Why Paul Thomas Anderson has an ongoing collaboration directing music videos for Haim is beyond me. Of course, famous film directors turning to music videos is nothing new, but Anderson and the band have worked together seven (7!) times. “Summer Girl” is their most whimsical video. The trio of sisters, Danielle, Este, and Alana, walk around Los Angeles while undressing one item of clothing at a time, shedding winter coats for summer shorts. It’s a beautiful homage to L.A. and that summer feeling of warm sun on your skin.

Director Saman Kesh is who you turn to when you want an unconventional music video. His past work includes a video about a lab-engineered rubber butt that twerks called TW3RK-BOT 1.0 and a first-person-POV road-trip adventure gone wrong which won a SXSW Best Music Video award in 2010. The concept of the “Hungry Child” video is brilliant. A couple bickers over a song (“Hungry Child”) that’s inexplicably started playing. They search the house to try to find its source. But nada. A therapist suggests listening to the lyrics. Eventually — spoiler! — the couple realizes the source of the music: their bad relationship. So they break up. And the spell dissipates. It’s original and risky and a delight to watch.

FKA twigs is the child of dancers and, before her career took off, was a longtime backup dancer in big-budget music videos. In the video for “Cellophane,” FKA twigs takes center stage, covered in gold. She then proceeds to pole dance and climb up to heaven. There, she encounters an alien fly in her image, causing her to lose balance and fall down to a mud-filled underworld. Directed by Björk collaborator Andrew Thomas Huang, it’s a human-and-CGI masterpiece.

4. Brittany Howard, “Stay High

Brittany Howard grew up poor in a trailer park. She started working at 14 years old, sometimes holding down two jobs at once, and only quit service work after starting the Grammy Award–winning band Alabama Shakes. “Stay High” is the first single of her new solo career. The song is a reminder to stay positive in these hard times. But the visual, which tracks Terry Crews as a factory worker driving home at 5 p.m., makes it a contender for best new anthem for the working class. Brittany tells Song Exploder, “Get that ugly thing off your face” means quit frowning. The video takes it a step further, it leaves us beaming.

In “Glad He’s Gone,” Tove consoles her friend through a breakup. She does this on the phone while walking exotic lands, stopping a robbery, killing a man, getting handcuffed, appearing in court, escaping from jail, and even going underground. (At 2:50, there’s a musical pause — technically called “The Clearmountain Pause” — and its visual counterpart, Tove on the lam, is utterly comical.) By the end, there’s no denying Tove is a bona fide, cold-blooded criminal. But despite her transformation, she never loses sight of what matters most: her heartbroken friend. The whole thing really gives new meaning to ride or die.

The opening shot in “Foreign Car” of muscles flexing in front of a red backdrop juxtaposed with the sound of a car engine revving perfectly sets the tone for what’s to come — art and opulence galore. Lu poses with one foreign car (a Ferrari) and lots of men (all shirtless).

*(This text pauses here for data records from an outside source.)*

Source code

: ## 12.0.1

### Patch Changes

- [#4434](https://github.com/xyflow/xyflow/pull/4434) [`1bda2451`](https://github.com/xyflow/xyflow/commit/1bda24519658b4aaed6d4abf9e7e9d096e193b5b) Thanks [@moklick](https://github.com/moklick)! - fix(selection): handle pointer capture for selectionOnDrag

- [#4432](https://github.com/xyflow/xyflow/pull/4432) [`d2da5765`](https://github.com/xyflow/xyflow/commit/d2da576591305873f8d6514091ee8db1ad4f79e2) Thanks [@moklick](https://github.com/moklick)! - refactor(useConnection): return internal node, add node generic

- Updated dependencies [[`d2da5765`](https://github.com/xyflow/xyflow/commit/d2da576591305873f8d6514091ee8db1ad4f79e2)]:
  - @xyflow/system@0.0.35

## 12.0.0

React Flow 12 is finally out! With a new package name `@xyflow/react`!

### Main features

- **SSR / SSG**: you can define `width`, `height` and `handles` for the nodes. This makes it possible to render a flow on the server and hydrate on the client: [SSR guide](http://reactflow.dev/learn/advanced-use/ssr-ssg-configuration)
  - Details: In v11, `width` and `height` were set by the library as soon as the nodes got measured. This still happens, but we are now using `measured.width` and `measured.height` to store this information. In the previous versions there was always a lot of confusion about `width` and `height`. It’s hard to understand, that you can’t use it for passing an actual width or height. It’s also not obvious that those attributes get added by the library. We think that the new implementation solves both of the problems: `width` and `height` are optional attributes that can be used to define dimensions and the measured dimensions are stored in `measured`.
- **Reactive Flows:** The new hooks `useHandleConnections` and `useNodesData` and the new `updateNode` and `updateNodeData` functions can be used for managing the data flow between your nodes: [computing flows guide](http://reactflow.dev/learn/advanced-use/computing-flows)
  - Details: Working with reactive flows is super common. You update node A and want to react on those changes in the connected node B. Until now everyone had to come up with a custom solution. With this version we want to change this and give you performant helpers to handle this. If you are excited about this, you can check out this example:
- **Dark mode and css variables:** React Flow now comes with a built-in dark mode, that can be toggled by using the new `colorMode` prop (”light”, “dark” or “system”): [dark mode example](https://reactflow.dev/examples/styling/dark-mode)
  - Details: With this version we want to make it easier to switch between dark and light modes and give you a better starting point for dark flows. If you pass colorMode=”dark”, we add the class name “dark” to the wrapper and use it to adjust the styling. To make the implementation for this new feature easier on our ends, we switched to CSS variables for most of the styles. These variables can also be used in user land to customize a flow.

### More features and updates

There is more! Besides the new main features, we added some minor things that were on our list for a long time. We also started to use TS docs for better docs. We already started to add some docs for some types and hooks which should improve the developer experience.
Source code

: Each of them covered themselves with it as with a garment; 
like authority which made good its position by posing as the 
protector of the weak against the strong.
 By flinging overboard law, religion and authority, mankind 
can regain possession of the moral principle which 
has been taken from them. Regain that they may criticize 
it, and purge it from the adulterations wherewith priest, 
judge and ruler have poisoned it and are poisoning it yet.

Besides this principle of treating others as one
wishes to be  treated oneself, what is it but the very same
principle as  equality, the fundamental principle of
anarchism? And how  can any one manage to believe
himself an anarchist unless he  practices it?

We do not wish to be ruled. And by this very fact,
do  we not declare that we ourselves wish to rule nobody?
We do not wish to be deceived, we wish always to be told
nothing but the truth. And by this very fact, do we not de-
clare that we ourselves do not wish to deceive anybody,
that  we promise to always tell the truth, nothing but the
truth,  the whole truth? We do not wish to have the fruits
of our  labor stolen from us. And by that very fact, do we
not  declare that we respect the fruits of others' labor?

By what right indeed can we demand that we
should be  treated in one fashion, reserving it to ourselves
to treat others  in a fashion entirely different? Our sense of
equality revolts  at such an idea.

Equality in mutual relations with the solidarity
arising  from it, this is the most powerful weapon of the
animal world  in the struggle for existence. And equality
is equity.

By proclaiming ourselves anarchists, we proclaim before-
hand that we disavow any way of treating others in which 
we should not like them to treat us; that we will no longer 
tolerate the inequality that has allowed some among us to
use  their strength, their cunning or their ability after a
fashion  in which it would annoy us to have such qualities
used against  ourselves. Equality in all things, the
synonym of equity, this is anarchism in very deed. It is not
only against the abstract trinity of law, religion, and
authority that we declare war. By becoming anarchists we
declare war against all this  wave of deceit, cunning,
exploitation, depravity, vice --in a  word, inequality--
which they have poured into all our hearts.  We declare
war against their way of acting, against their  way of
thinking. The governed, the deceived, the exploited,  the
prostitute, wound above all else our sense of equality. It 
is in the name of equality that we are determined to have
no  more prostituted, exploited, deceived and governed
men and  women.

Yet despite the allure of everything surrounding her, nothing measures up toLu’s glamour. Every frame is like a painting.

A four-minute song on old-school male toxicity rendered beautifully in a 17-minute mockumentary about an egotistical male director, “Marlon Brando” is riddled with awkward gaffes and funny gags. Directed by Girls actor Jemima Kirke, the cast features John Early and other comedians who all probably have a podcast while also guest-starring on each other’s podcasts. In the end, we see Early crying on set at the beautiful music video he made, but really it’s Kirke who’s the true talent, and a fresh new voice in the male-dominated world of music-video directors.